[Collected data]

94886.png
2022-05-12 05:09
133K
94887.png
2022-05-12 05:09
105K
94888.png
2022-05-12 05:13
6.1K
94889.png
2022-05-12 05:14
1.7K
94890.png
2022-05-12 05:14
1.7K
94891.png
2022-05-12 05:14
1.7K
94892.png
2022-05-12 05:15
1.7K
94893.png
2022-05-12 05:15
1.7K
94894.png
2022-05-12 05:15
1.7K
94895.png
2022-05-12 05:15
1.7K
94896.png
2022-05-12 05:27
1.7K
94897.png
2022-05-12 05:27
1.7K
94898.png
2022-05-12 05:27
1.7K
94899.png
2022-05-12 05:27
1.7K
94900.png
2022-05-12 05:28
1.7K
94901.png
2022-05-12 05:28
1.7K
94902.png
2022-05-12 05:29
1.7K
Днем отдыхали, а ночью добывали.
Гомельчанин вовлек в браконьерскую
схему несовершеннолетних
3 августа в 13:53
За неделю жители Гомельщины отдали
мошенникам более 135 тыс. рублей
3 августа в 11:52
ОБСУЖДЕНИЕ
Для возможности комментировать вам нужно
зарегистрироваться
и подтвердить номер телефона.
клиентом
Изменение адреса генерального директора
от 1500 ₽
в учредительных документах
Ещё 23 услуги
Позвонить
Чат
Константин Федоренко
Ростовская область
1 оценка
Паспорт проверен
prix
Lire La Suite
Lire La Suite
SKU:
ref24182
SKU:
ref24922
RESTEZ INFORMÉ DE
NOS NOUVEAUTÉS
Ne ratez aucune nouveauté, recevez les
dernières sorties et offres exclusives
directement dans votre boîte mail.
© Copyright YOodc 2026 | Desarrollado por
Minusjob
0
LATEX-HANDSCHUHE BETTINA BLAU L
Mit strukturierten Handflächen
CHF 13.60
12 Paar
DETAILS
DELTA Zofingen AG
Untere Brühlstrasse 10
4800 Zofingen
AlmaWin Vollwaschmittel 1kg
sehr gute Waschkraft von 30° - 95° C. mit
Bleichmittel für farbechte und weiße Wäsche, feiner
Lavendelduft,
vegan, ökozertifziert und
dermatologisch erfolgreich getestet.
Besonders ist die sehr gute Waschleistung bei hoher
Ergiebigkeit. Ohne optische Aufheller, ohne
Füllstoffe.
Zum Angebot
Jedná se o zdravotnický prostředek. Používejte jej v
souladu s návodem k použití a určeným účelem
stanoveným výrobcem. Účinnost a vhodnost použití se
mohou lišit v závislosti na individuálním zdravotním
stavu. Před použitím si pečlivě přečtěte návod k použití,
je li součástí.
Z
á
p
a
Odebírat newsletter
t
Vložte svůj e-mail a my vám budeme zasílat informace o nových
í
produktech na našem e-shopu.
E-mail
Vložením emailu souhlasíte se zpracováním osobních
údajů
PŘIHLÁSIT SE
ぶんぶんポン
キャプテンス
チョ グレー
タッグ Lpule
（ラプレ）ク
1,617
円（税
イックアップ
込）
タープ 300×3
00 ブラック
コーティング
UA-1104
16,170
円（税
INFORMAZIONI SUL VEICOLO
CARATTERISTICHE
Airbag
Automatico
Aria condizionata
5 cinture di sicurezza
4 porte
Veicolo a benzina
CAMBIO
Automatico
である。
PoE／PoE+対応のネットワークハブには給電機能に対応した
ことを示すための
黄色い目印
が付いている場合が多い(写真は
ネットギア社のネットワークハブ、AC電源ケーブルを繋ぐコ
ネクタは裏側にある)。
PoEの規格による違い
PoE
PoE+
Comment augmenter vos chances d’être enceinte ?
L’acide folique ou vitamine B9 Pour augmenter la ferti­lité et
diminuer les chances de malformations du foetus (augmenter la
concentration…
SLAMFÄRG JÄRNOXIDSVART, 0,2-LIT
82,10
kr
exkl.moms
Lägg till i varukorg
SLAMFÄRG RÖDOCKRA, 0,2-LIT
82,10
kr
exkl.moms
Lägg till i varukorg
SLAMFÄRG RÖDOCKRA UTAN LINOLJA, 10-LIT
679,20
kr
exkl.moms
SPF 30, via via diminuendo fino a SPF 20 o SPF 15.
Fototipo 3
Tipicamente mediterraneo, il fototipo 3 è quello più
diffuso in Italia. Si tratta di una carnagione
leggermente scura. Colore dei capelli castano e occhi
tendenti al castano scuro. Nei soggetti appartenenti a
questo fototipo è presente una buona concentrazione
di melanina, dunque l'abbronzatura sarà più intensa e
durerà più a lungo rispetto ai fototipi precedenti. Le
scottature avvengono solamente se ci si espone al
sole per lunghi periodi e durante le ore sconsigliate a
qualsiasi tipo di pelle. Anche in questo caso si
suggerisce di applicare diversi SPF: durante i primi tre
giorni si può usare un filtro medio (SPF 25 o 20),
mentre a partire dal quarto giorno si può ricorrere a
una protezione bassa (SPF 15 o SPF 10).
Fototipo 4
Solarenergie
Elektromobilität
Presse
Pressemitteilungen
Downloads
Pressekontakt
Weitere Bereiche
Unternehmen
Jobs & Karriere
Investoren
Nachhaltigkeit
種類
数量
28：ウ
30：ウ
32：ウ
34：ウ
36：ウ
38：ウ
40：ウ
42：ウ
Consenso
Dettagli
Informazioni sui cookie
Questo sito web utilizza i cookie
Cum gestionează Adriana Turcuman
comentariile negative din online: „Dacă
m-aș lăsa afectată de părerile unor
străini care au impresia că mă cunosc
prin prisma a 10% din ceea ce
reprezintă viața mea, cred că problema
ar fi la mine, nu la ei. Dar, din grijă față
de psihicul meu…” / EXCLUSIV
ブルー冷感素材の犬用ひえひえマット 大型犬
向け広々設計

▶ _The problem_:
Reproduce exactly the line containing "m-aș lăsa afectată de părerile unor" and every line after it through the end of the records above, and nothing else.

▶ _Exercise output_:
m-aș lăsa afectată de părerile unor
străini care au impresia că mă cunosc
prin prisma a 10% din ceea ce
reprezintă viața mea, cred că problema
ar fi la mine, nu la ei. Dar, din grijă față
de psihicul meu…” / EXCLUSIV
ブルー冷感素材の犬用ひえひえマット 大型犬
向け広々設計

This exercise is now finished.